▶ _PROBLEM STATEMENT_
Transcribe the listing exactly; drop the images.
** INFORMATION SHOWN follows **
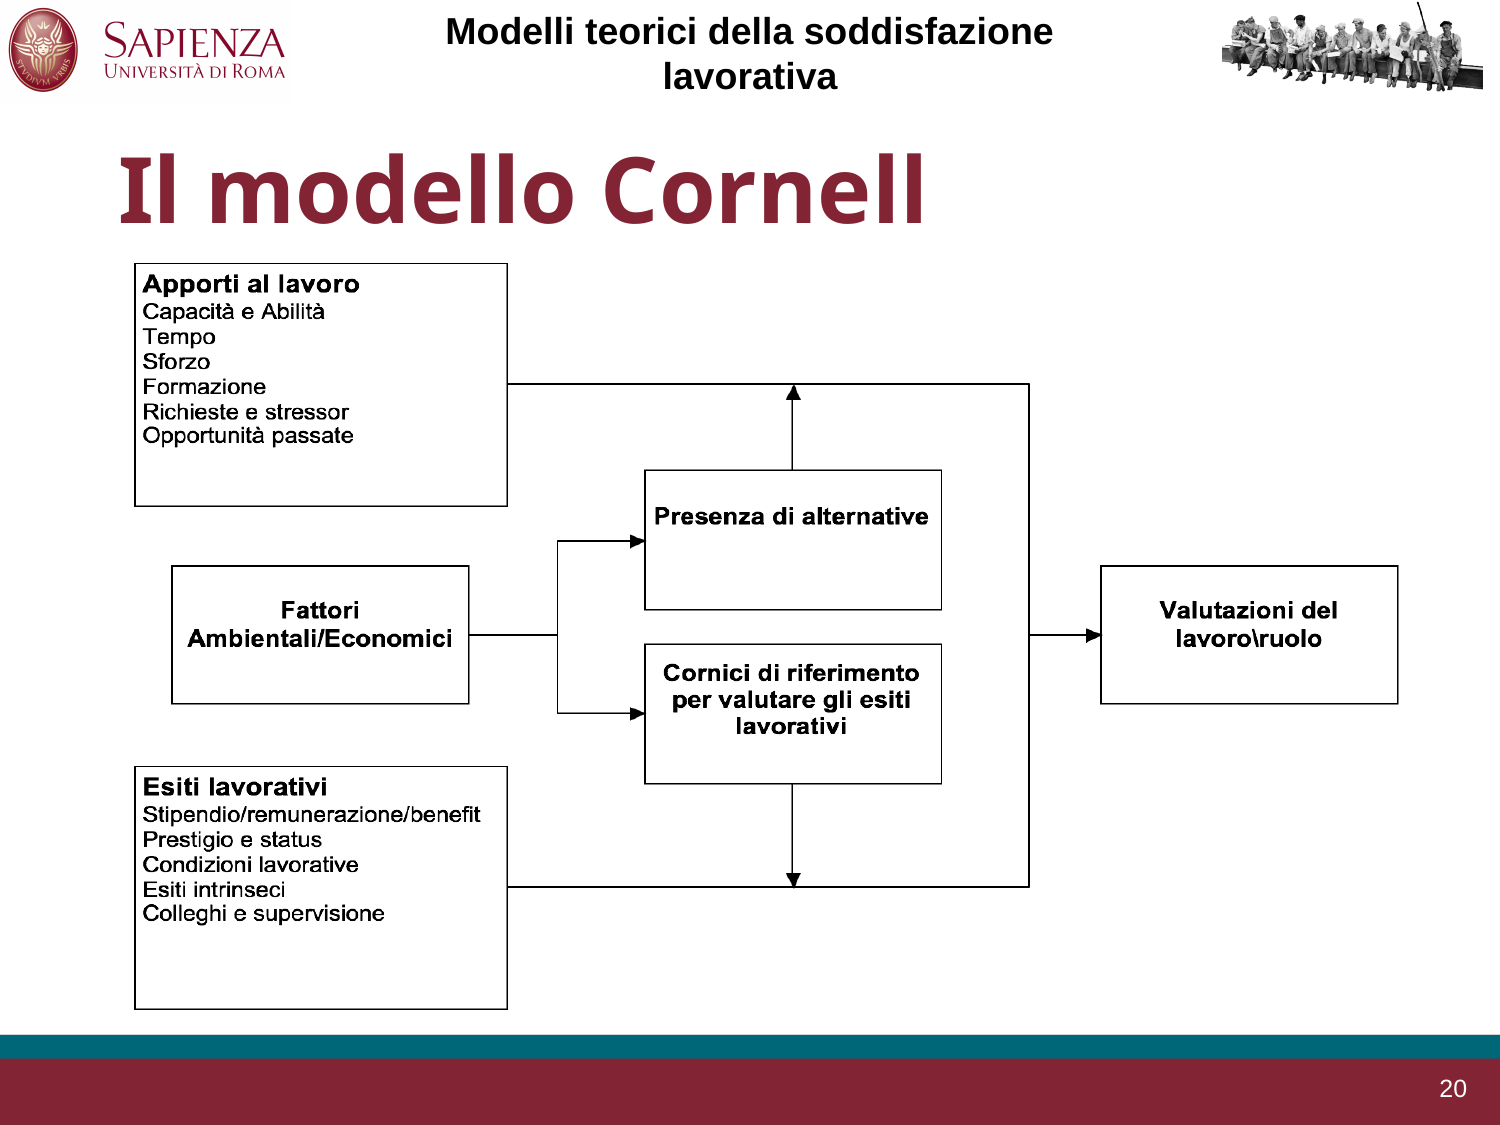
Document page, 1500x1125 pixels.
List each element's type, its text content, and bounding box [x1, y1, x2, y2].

picture [1222, 1, 1483, 92]
footer Modelli teorici della soddisfazione lavorativa [355, 21, 1145, 82]
slide_number 20 [1144, 1057, 1483, 1118]
picture [0, 0, 290, 104]
picture [65, 231, 1440, 1016]
title Il modello Cornell [103, 85, 1397, 231]
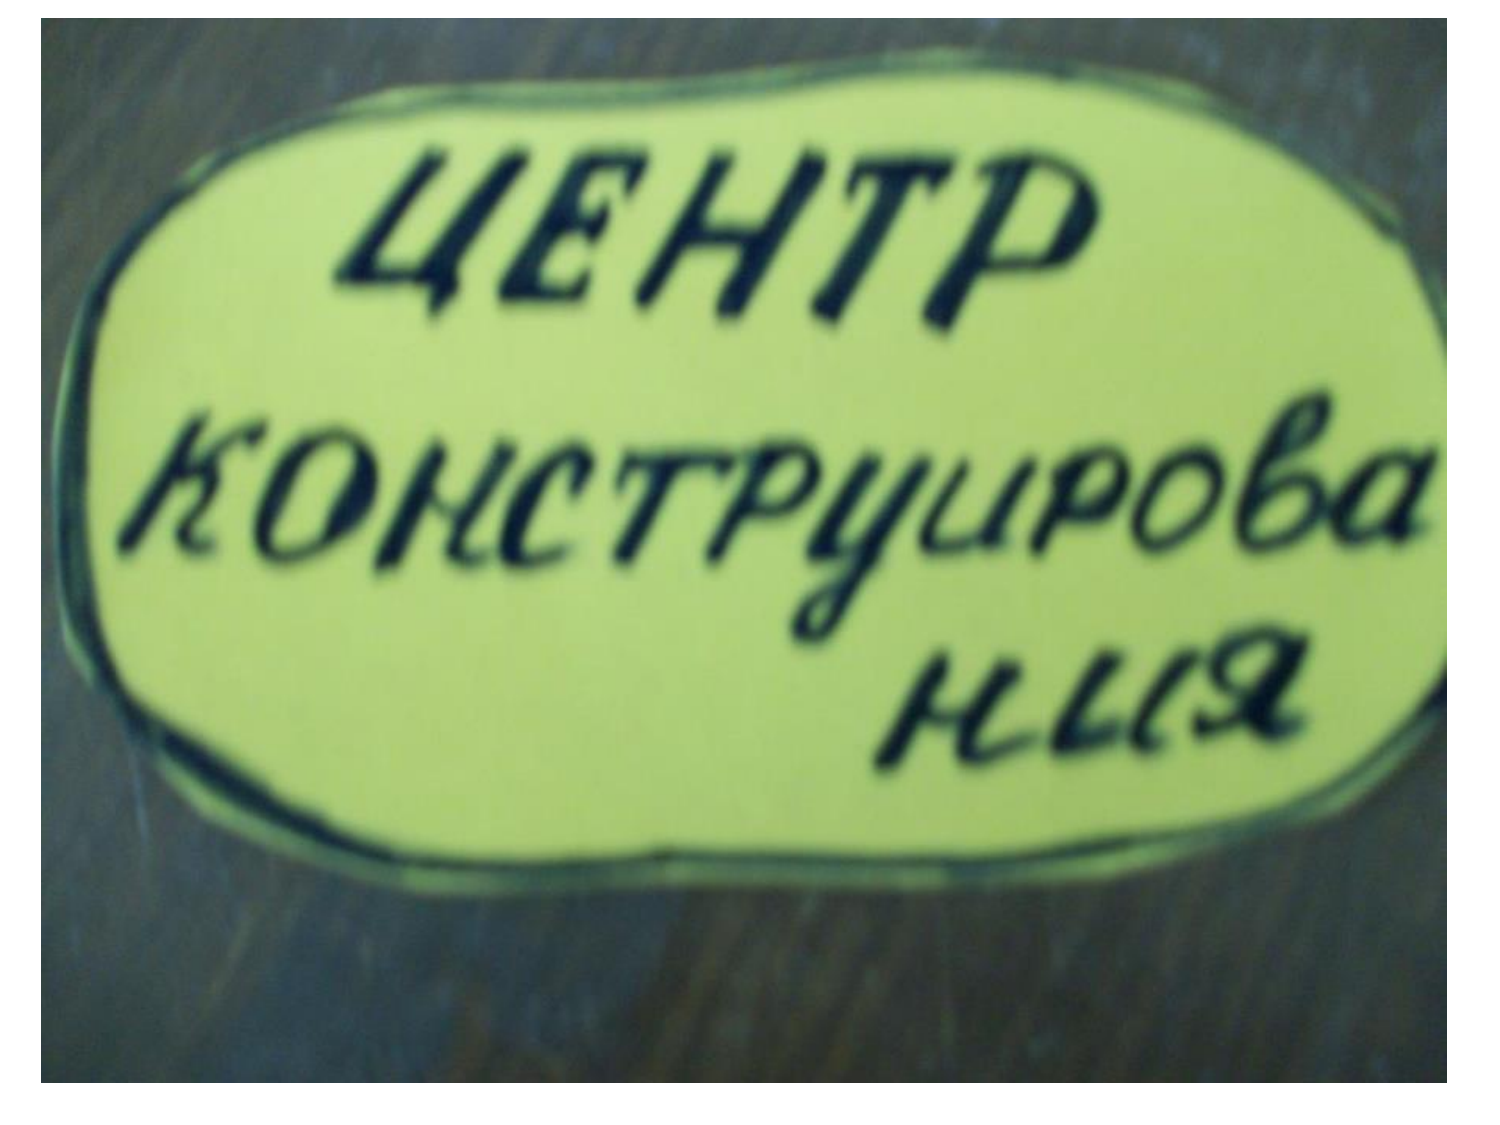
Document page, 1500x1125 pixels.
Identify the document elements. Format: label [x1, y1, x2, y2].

picture [40, 18, 1448, 1083]
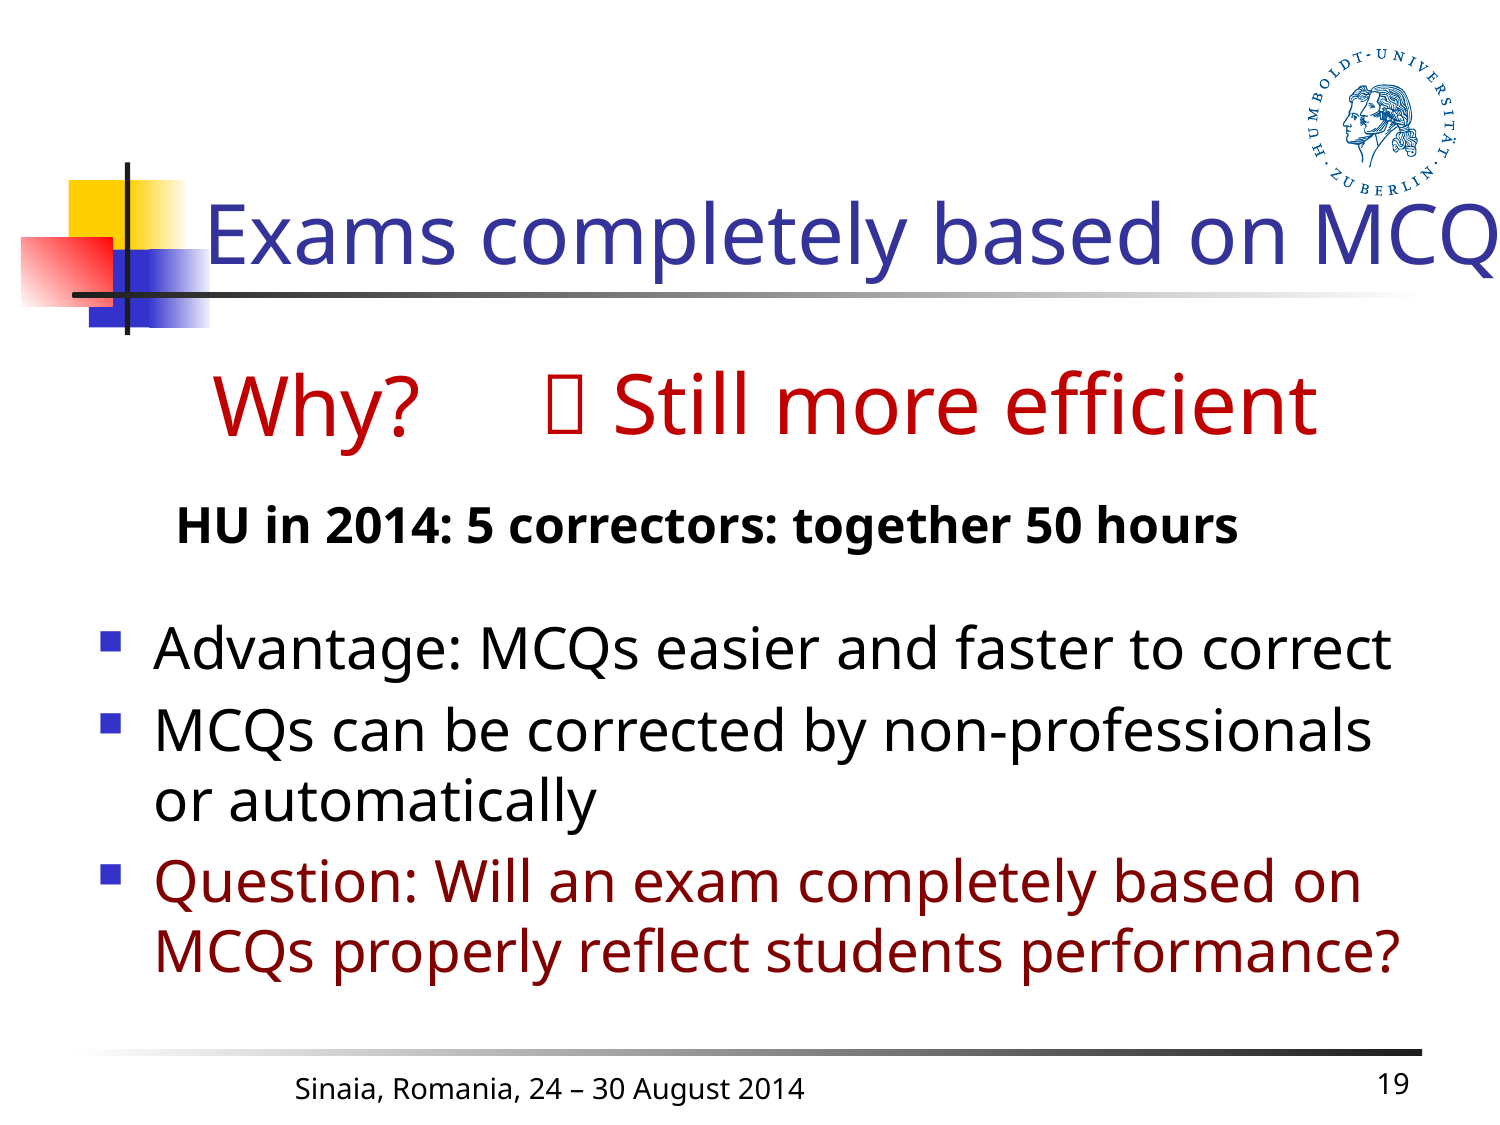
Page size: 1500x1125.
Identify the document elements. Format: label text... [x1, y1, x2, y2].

text_box  Still more efficient [525, 343, 1335, 459]
title Exams completely based on MCQs [188, 101, 1500, 289]
slide_number 19 [1112, 1074, 1426, 1113]
text_box HU in 2014: 5 correctors: together 50 hours [160, 485, 1256, 561]
text_box Sinaia, Romania, 24 – 30 August 2014 [150, 1074, 950, 1113]
text_box Why? [197, 346, 437, 461]
list Advantage: MCQs easier and faster to correct MCQs can be corrected by non-professionals or automatically Question: Will an exam completely based on MCQs properly reflect students performance? [82, 603, 1454, 1071]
** End of INFORMATION SHOWN **
▶ _TASK RESULT_
Document page, 1500x1125 pixels.
List each element's type, its text content, and bounding box [x1, y1, x2, y2].

picture [1222, 1, 1483, 92]
footer Modelli teorici della soddisfazione lavorativa [355, 21, 1145, 82]
slide_number 20 [1144, 1057, 1483, 1118]
picture [0, 0, 290, 104]
picture [65, 231, 1440, 1016]
title Il modello Cornell [103, 85, 1397, 231]
Document page, 1500x1125 pixels.
Identify the document elements. Format: label [x1, y1, x2, y2].

picture [40, 18, 1448, 1083]
Page size: 1500x1125.
Identify the document elements. Format: label text... [x1, y1, x2, y2].

text_box  Still more efficient [525, 343, 1335, 459]
title Exams completely based on MCQs [188, 101, 1500, 289]
slide_number 19 [1112, 1074, 1426, 1113]
text_box HU in 2014: 5 correctors: together 50 hours [160, 485, 1256, 561]
text_box Sinaia, Romania, 24 – 30 August 2014 [150, 1074, 950, 1113]
text_box Why? [197, 346, 437, 461]
list Advantage: MCQs easier and faster to correct MCQs can be corrected by non-professionals or automatically Question: Will an exam completely based on MCQs properly reflect students performance? [82, 603, 1454, 1071]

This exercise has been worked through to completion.